OK, tried both of the base codes listed but neither one would be "accepted" by the central locking unit. After much much reading in many tt forums, I found what I believe to be the actual base code for our USA roadster convertable: 15900. That code seemed to work. Weird thing is that it took several "write" attempts before it would "stay" in the controlers memory. I also cleared out all of the stored key fob data using the procedure listed on RossTech and then tried to input my two key fobs. Only one would "take" into the memory. It didn't matter which one, but the second key fob would be ignored. Also, after the key fob was "stored" into memory, when the controller was "read" with vagcom it would show that no keys were stored. However, my one key fob does work, all functions ok. So, am I back to needing to replace the central locking "brain" in the near future or what? I find it very strange that it takes several tries to write a value into the controller, and then it seems to "forget" the stored keys (even though they still work). Any ideas?


----------



## jmsait19 (Aug 2, 2012)

Hi Jeff,

Don't know if you'll see this... But your post describes almost word for word the problem I'm seeming to have... Though mine has gone from "fob not working" to "fob not working, windows stay indexed down, top won't go open, alarm won't sound".

I believe, perhaps falsely, that these problems are stemming from the same place. I don't have vagcom to play with on my own, but I know someone who does.

Did some re-coding seem to solve it? Were you in need of a Central Locking Unit sooner rather than later?

Thanks for any help you may be able to provide.

-jason


----------



## cctech (Sep 16, 2017)

Hi guys 
is there a link between the chassis number and the CCU ? only reason i ask is i have a faulty one! and am now looking for a replacement, but all the ones with the same part number on as mine are £200+ but all the others are less than half that ? dose that mean i have a rare one?
thanks

cctech newby


----------



## black9146 (Jul 3, 2014)

Roadster units start with 8n7, coupes are 8n8. Roadster units are around £200 while Coupe units vary from £40 - £70.


----------



## gerontius (Aug 27, 2016)

STORED DATA -
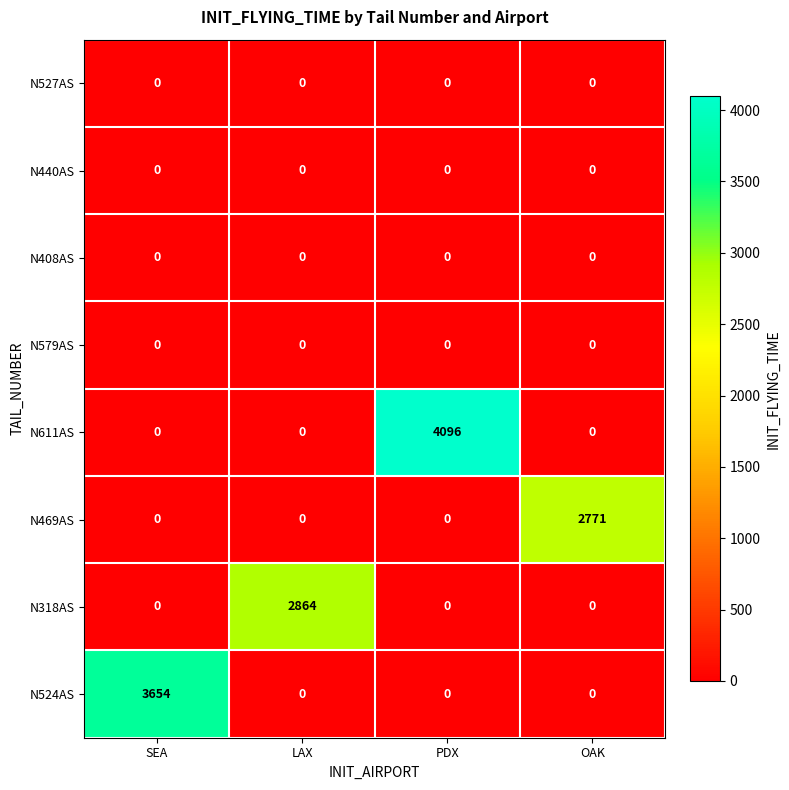

Between SEA and PDX, which series saw the biggest shift?

N611AS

LIST OF TASKS -
**a.** In the central locking thread, what base code did the first poster settle on for the USA roadster?
**b.** Continue the forum thread on central locking unit coding, picking up right after its final line.
The material after the thread is separate and stands on its own.

ANSWERS FOR THE EXERCISE -
**a.** 15900

**b.**
black9146 said:


> Roadster units start with 8n7, coupes are 8n8. Roadster units are around £200 while Coupe units vary from £40 - £70.


That'll be because the Roadster units suffer from water ingress leading to strong demand for good used ones, whereas the coupe doesn't get the same issue (usually).


----------



## black9146 (Jul 3, 2014)

And there's less Roadsters compared to Coupe's


----------



## brianmcc51 (Oct 4, 2014)

I thought the key count was the number of keys registered to the immobiliser and not the number of remote fobs. I say this as the plastic valet key counts as one in the key count but clearly has no remote. The number of keys and remotes registered can be different.Please correct if i am wrong


----------



## Davetheconfused (Jul 7, 2015)

I'd guess, and it is only a guess as it's all a bit above my head, that it's keys to immobiliser because the keys have a chip of some sort to communicate to the car that its ok to disarm the immobiliser circuit? Leaving the central locking to maybe have a separate count of remote fobs coded to it? Although they are linked the remote unlocking and immobiliser disarming are technically two separate circuits ? If I'm wrong please correct me. 
The OPs problem sounded like a nightmare, and to me with my limited knowledge/experience may have been water ingress, but if not water ingress, sounded like either a power surge caused by a short or an earth fault. I'd have started looking around the centre console lock button, and considered any after market electrical items and where power had been picked up from to power them. I had some strange initial results when I tried to pick up power from the interior light contacts for a dash cam that I put down to me confusing the cars electronics by pulling the wrong current from one area and somehow feeding it into another circuit.
Sorry for the wall of text, as always I'm just throwing ideas around in the (quite possibly misguided, but genuine hope) that it might just trigger someone whos at the end of their tether with a problem into a eureka moment when they try something and solve a problem.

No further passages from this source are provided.